Given records section start

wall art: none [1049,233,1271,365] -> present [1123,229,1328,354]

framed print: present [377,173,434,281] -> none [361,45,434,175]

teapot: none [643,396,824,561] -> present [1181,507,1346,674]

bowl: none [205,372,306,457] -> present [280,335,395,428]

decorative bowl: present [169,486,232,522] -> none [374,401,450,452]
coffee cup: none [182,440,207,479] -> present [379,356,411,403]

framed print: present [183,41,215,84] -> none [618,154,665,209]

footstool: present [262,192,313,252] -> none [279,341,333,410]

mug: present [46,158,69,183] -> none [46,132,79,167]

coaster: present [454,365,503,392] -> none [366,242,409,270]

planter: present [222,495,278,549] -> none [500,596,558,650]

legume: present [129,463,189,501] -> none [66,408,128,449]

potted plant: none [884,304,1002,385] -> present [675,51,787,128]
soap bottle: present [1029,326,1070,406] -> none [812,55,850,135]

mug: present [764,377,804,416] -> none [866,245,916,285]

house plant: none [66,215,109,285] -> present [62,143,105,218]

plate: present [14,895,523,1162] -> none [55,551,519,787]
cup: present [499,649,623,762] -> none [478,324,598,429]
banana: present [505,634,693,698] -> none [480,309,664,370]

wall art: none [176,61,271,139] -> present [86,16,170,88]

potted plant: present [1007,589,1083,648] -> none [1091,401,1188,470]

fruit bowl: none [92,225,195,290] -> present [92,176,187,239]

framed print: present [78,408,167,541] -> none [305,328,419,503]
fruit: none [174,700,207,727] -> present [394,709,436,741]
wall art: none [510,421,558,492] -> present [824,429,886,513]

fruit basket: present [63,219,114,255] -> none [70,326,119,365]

Given records section end

• _What the task asks_
The answer should be all lines from the entries above that hold the word "framed".

• _Answer to this task_
framed print: present [377,173,434,281] -> none [361,45,434,175]
framed print: present [183,41,215,84] -> none [618,154,665,209]
framed print: present [78,408,167,541] -> none [305,328,419,503]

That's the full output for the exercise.